* **What needs to be done**: Please restate each entry that appears below word for word, without its pictures.

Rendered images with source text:
────────────────────────────────────────
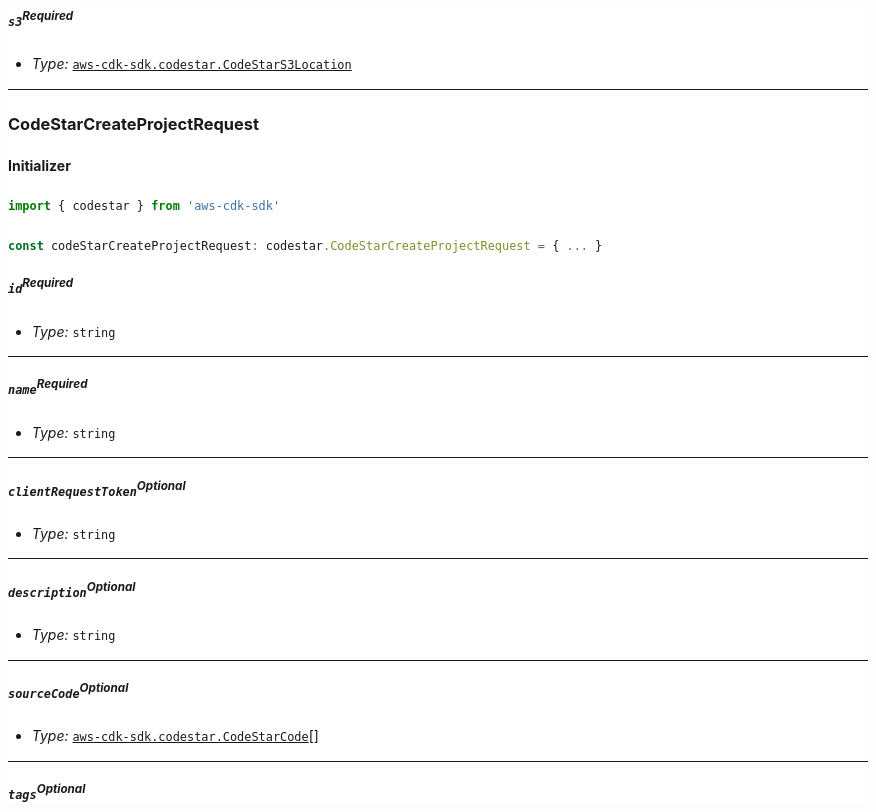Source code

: ##### `s3`<sup>Required</sup> <a name="aws-cdk-sdk.codestar.CodeStarCodeSource.property.s3"></a>

- *Type:* [`aws-cdk-sdk.codestar.CodeStarS3Location`](#aws-cdk-sdk.codestar.CodeStarS3Location)

---

### CodeStarCreateProjectRequest <a name="aws-cdk-sdk.codestar.CodeStarCreateProjectRequest"></a>

#### Initializer <a name="[object Object].Initializer"></a>

```typescript
import { codestar } from 'aws-cdk-sdk'

const codeStarCreateProjectRequest: codestar.CodeStarCreateProjectRequest = { ... }
```

##### `id`<sup>Required</sup> <a name="aws-cdk-sdk.codestar.CodeStarCreateProjectRequest.property.id"></a>

- *Type:* `string`

---

##### `name`<sup>Required</sup> <a name="aws-cdk-sdk.codestar.CodeStarCreateProjectRequest.property.name"></a>

- *Type:* `string`

---

##### `clientRequestToken`<sup>Optional</sup> <a name="aws-cdk-sdk.codestar.CodeStarCreateProjectRequest.property.clientRequestToken"></a>

- *Type:* `string`

---

##### `description`<sup>Optional</sup> <a name="aws-cdk-sdk.codestar.CodeStarCreateProjectRequest.property.description"></a>

- *Type:* `string`

---

##### `sourceCode`<sup>Optional</sup> <a name="aws-cdk-sdk.codestar.CodeStarCreateProjectRequest.property.sourceCode"></a>

- *Type:* [`aws-cdk-sdk.codestar.CodeStarCode`](#aws-cdk-sdk.codestar.CodeStarCode)[]

---

##### `tags`<sup>Optional</sup> <a name="aws-cdk-sdk.codestar.CodeStarCreateProjectRequest.property.tags"></a>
────────────────────────────────────────
* **Response area**:
Source code

: ##### `s3`<sup>Required</sup> <a name="aws-cdk-sdk.codestar.CodeStarCodeSource.property.s3"></a>

- *Type:* [`aws-cdk-sdk.codestar.CodeStarS3Location`](#aws-cdk-sdk.codestar.CodeStarS3Location)

---

### CodeStarCreateProjectRequest <a name="aws-cdk-sdk.codestar.CodeStarCreateProjectRequest"></a>

#### Initializer <a name="[object Object].Initializer"></a>

```typescript
import { codestar } from 'aws-cdk-sdk'

const codeStarCreateProjectRequest: codestar.CodeStarCreateProjectRequest = { ... }
```

##### `id`<sup>Required</sup> <a name="aws-cdk-sdk.codestar.CodeStarCreateProjectRequest.property.id"></a>

- *Type:* `string`

---

##### `name`<sup>Required</sup> <a name="aws-cdk-sdk.codestar.CodeStarCreateProjectRequest.property.name"></a>

- *Type:* `string`

---

##### `clientRequestToken`<sup>Optional</sup> <a name="aws-cdk-sdk.codestar.CodeStarCreateProjectRequest.property.clientRequestToken"></a>

- *Type:* `string`

---

##### `description`<sup>Optional</sup> <a name="aws-cdk-sdk.codestar.CodeStarCreateProjectRequest.property.description"></a>

- *Type:* `string`

---

##### `sourceCode`<sup>Optional</sup> <a name="aws-cdk-sdk.codestar.CodeStarCreateProjectRequest.property.sourceCode"></a>

- *Type:* [`aws-cdk-sdk.codestar.CodeStarCode`](#aws-cdk-sdk.codestar.CodeStarCode)[]

---

##### `tags`<sup>Optional</sup> <a name="aws-cdk-sdk.codestar.CodeStarCreateProjectRequest.property.tags"></a>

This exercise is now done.